▶ **Given passage**
▼▼▼

10. Reliance has been placed on the judgments of Supreme Court on the issue of limitation in the cases of Consolidated Engineering Enterprises vs. Principal Secretary, Irrigation Department & Ors., reported in (2008) 7 SCC 169, Shakti Tubes Limited through Director vs. State of Bihar & Ors., reported in (2009) 1 SCC 786, Union of India vs. West Coast Paper Mills Ltd. & Anr., reported in (2004) 2 SCC 747 and Hukumdev Narain Yadav vs. Lalit Narain Mishra, reported in (1974) 2 SCC 133. On the aspect of liquidated damages the applicant/petitioner has has placed reliance on the judgments of Hon'ble the Supreme Court in the matters of J.G. Engineers Pvt. Ltd. vs. Union of India & Anr., reported in (2011) 5 SCC 758, Tulsi Narayan Garg vs. M.P. Road Development Authority, reported in 2019 SCC OnLine SC 1158 and Indian Oil Corporation vs. Lloyds Steel Industries Limited, reported in 2007 SCC OnLine Del 1169. It is submitted that the impugned order is unsustainable, therefore, it may be set aside and the relief be granted to the applicant.
11. Learned State counsel appearing for the respondents opposes the submissions made by counsel for the applicant and submits that no error has been committed by the learned Arbitration Tribunal of Chhattisgarh in passing the impugned order. It has been very clearly observed in the impugned order that the applicant was not entitled for any extension of time, because of time spent litigating before the High Court and the Supreme Court, under the provisions of the Limitation Act, 1963 and reliance was placed on the judgment of this Court in the case of Shashikant Agrawal vs. State of Chhattisgarh and Ors. in Civil Revision No.128 of 2015. The applicant had been pursuing for reliefs before the High Court and the Supreme Court despite being aware of the clause 24 of the Agreement, that the applicant had the remedy to resort to the arbitration proceeding in dispute, therefore, Section 14 of the Limitation Act, 1963 cannot be invoked in such a case.
12. Replying to the arguments on merits of the case, it is submitted that the extension was granted to the applicant time to time for completion of work under the Contract Agreement. It is also submitted that the applicant firm itself had given a notice to the respondents on 30.8.2012 vide (Annexure-A/35) making a statement of his complaints, seeking resolution of the dispute within 15 days and subsequent to that, the applicant was required to proceed with suitable action by invoking the provisions of arbitration as per clause 25 of the General Conditions of Contract. Despite the issuance of notice by the applicant, he has not acted upon the same and not proceeded to make a reference to the Arbitration Tribunal which again shows that the act of the applicant was deliberate for not approaching the Arbitration Tribunal, having knowledge that there is a limitation prescribed for approaching the Arbitration Tribunal. The applicant has not acted in good faith and with due diligence. Section 29 of the Limitation Act is not applicable to the Chhattisgarh Madhyastham Adhikaran Adhiniyam, 1983.
13. It is submitted by the State counsel, that the request letter submitted by the applicant praying for extension specifically (Annexure-A/9) shows that there was a dispute regarding 1300 meters of land only, therefore, there was no hindrance in completing the work of the said road i.e. Tendu-Kahri Road even then, the applicant preferred to delay the construction itself. The portion of the road of 1300 meters could have been completed within the stretch of two days after the resolution of dispute, therefore, the delay in construction of road appears to be deliberate and the order for levying the liquidated damages is reasonable.

▲▲▲

▶ **What to work on**
**A)** According to the judgment excerpt, how many meters of land were in dispute?
**B)** Do the following statements agree with the judgment excerpt? Answer yes or no for each, and quote the words that decide it.
(i) The State counsel argues that Section 29 of the Limitation Act applies to the Chhattisgarh Madhyastham Adhikaran Adhiniyam, 1983.
(ii) The applicant's notice asked for the dispute to be resolved within 15 days.
(iii) The road under construction was the Tendu-Kahri Road.
**C)** Transcribe the judgment excerpt from "13. It is submitted" to "damages is reasonable.".

▶ **Data**

▼▼▼

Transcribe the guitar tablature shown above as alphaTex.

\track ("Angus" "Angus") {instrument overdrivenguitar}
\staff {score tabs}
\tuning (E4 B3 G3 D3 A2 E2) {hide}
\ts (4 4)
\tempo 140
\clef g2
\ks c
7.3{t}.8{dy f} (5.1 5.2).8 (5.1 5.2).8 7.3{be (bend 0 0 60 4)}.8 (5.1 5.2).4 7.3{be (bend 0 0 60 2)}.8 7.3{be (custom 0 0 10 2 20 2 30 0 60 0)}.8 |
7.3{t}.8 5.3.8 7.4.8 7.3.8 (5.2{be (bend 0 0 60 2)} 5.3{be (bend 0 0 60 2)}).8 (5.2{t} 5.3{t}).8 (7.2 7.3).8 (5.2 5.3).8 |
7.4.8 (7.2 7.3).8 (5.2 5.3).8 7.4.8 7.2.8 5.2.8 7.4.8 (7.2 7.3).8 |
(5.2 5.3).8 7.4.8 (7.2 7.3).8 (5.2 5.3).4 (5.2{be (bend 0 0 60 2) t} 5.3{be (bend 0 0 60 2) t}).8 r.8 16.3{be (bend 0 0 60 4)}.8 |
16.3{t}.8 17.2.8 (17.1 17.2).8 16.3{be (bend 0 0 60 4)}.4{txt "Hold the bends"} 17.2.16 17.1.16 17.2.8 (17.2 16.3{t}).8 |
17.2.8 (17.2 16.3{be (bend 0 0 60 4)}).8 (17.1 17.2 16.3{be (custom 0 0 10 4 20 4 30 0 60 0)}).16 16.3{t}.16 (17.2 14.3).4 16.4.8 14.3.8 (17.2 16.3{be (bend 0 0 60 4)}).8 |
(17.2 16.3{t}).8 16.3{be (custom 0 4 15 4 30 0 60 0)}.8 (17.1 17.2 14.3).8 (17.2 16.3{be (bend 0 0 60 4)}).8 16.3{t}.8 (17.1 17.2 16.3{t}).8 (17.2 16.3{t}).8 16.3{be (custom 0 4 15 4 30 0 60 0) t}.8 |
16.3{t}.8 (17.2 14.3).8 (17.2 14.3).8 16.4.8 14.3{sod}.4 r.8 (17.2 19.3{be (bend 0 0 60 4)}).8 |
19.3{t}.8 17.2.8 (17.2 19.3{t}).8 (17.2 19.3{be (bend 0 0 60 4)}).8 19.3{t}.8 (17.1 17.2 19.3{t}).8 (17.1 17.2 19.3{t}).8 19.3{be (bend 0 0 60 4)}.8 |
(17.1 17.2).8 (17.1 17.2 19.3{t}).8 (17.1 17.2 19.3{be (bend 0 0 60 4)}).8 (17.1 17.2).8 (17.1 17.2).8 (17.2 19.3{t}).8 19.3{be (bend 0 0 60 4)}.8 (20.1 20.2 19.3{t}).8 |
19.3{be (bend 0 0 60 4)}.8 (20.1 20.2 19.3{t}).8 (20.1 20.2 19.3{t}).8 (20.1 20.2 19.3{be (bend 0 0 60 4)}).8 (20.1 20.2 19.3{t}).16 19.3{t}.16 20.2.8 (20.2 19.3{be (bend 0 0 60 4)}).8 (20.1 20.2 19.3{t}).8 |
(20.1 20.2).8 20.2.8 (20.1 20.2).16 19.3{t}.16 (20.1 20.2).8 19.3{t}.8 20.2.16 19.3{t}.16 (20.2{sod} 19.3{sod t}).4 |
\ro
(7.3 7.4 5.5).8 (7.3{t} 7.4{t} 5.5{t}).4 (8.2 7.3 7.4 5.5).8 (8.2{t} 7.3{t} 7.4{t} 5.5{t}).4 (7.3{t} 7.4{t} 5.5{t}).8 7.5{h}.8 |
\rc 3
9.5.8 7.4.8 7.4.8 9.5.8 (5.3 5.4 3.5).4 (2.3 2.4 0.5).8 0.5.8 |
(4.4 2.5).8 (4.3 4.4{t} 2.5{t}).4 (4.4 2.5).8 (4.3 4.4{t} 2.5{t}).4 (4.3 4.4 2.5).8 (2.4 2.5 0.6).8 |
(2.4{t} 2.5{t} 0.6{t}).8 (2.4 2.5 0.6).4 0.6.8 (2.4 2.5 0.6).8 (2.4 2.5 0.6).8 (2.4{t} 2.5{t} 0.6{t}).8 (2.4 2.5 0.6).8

▲▲▲

▶ **Per-task outputs**
**A)** 1300 meters.

**B)**
(i) No: "Section 29 of the Limitation Act is not applicable to the Chhattisgarh Madhyastham Adhikaran Adhiniyam, 1983."
(ii) Yes: "seeking resolution of the dispute within 15 days"
(iii) Yes: "the said road i.e. Tendu-Kahri Road"

**C)**
13. It is submitted by the State counsel, that the request letter submitted by the applicant praying for extension specifically (Annexure-A/9) shows that there was a dispute regarding 1300 meters of land only, therefore, there was no hindrance in completing the work of the said road i.e. Tendu-Kahri Road even then, the applicant preferred to delay the construction itself. The portion of the road of 1300 meters could have been completed within the stretch of two days after the resolution of dispute, therefore, the delay in construction of road appears to be deliberate and the order for levying the liquidated damages is reasonable.